完成時間: 2009-02-11 15:11:04 - 電腦已重新啟動
ComboFix-quarantined-files.txt 2009-02-11 15:11:00

Pre-Run: 3,726,589,952 位元組可用
Post-Run: 6,815,936,512 位元組可用

292 --- E O F --- 2009-02-11 12:19:42

 

Do you have intentions of installing Service Pack 3 once the machine is clean?


Once again, please disable any realtime protection applications.
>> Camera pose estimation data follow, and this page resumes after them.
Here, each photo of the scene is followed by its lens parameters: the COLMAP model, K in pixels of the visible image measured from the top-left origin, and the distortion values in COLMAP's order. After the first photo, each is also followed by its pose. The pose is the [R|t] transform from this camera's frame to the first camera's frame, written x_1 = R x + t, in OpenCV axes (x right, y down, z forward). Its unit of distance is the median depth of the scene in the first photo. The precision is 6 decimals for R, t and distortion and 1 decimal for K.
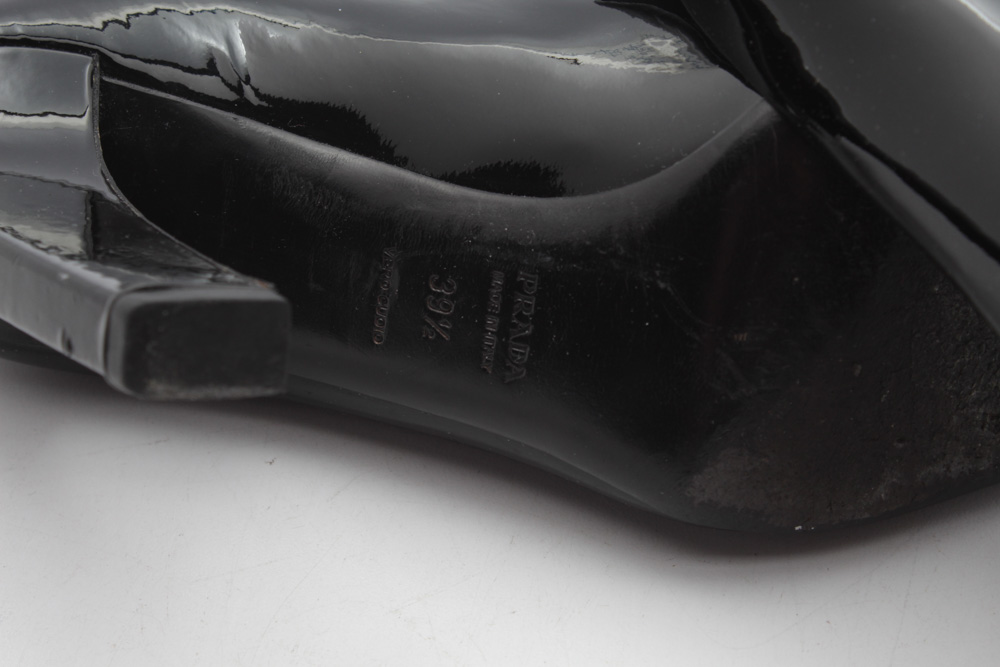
lens RADIAL K [[1568.3, 0, 500.0], [0, 1568.3, 333.5], [0, 0, 1]] dist [0.034248, 0.012892]
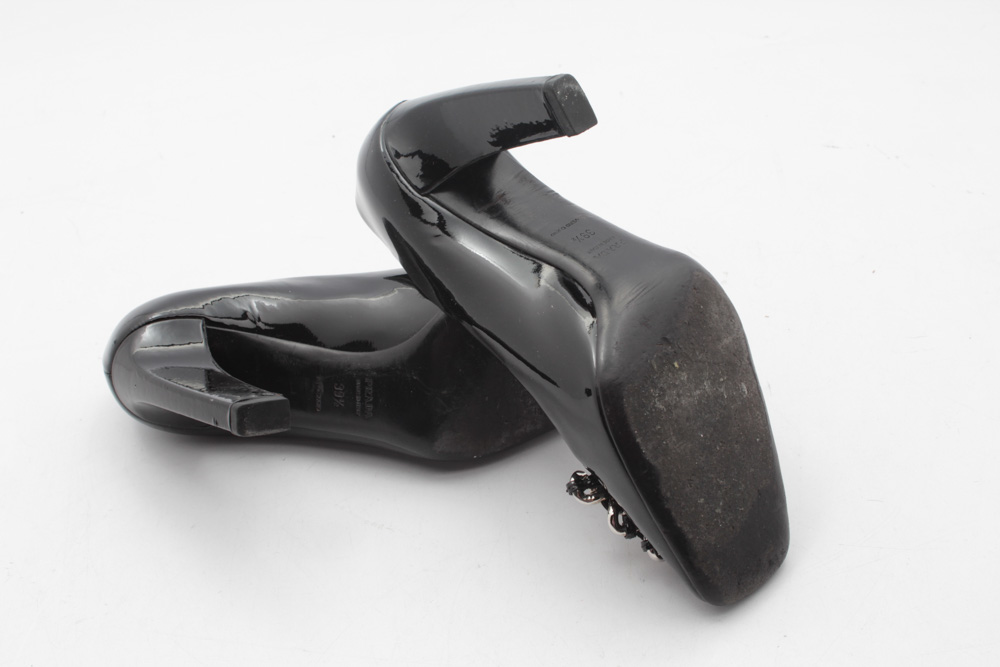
lens RADIAL K [[1631.5, 0, 500.0], [0, 1631.5, 333.5], [0, 0, 1]] dist [-0.014848, 0.017086]
pose [[0.991444, -0.122046, 0.046298, 0.125483], [0.123959, 0.991441, -0.040974, 0.029780], [-0.040901, 0.046362, 0.998087, -1.931297]]
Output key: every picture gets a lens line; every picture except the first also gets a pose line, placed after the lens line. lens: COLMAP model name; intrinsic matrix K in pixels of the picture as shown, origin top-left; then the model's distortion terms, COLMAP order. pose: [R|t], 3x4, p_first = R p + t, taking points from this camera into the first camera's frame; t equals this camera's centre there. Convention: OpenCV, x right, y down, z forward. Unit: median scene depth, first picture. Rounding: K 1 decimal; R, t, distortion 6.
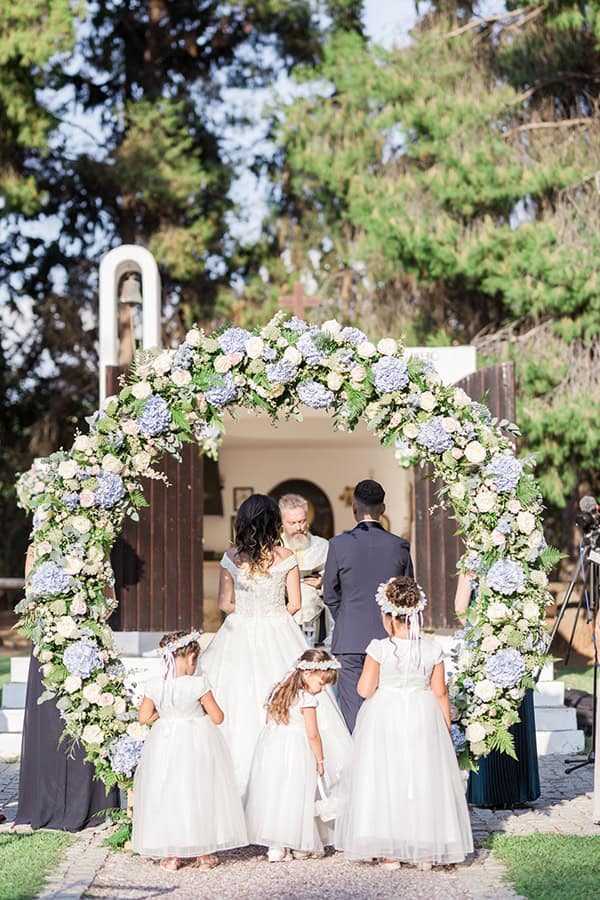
lens RADIAL K [[2466.2, 0, 300.7], [0, 2466.2, 531.4], [0, 0, 1]] dist [0.083135, -0.345319]
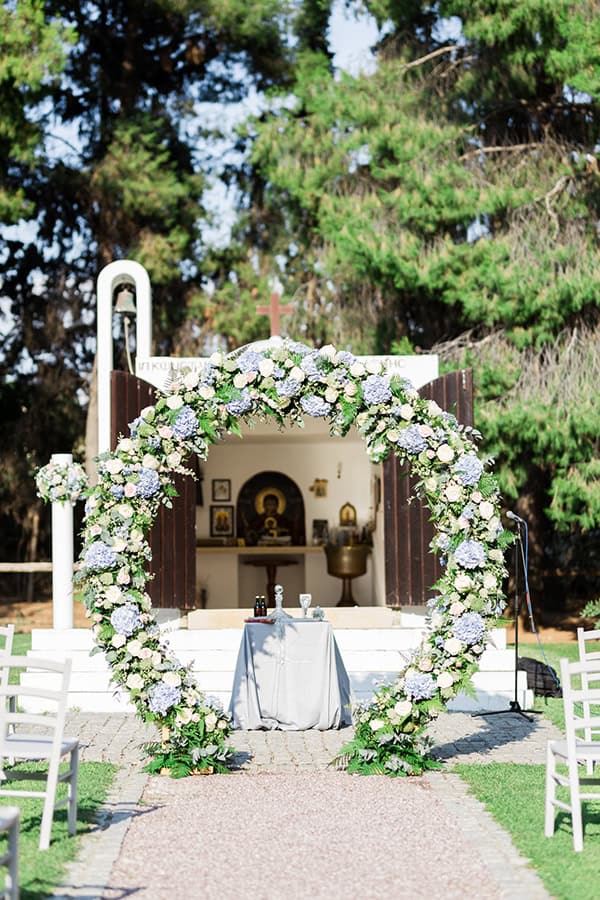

Highlight and copy the contents of the code box below and paste it into a blank notepad, then save it to your desktop as;

Filename: CFScript.txt
Save As Type: All Files (*.*)

Code:

Rootkit::
c:\windows\system32\drivers\f7a48743.sys
Registry::
[HKEY_LOCAL_MACHINE\software\microsoft\windows nt\currentversion\windows]
 "AppInit_DLLs "=" "
[HKLM\~\services\sharedaccess\parameters\firewallpolicy\standardprofile\GloballyOpenPorts\List]
 "9090:TCP "=-
 "53:TCP "=-
Driver::
f7a48743

Close all other windows and programs. Now drag the CFScript.txt onto ComboFix.exe and drop it, using the left mouse button. Combofix should run and may reboot the computer when it's done. A log will open when it's complete. Post the contents of that log.

Please do not click on the ComboFix window while it is running a scan. This can cause it to stall.

**NOTE - Allow ComboFix to update if prompted.

**NOTE - I recommend you allow the Recovery Console to be downloaded and installed when prompted.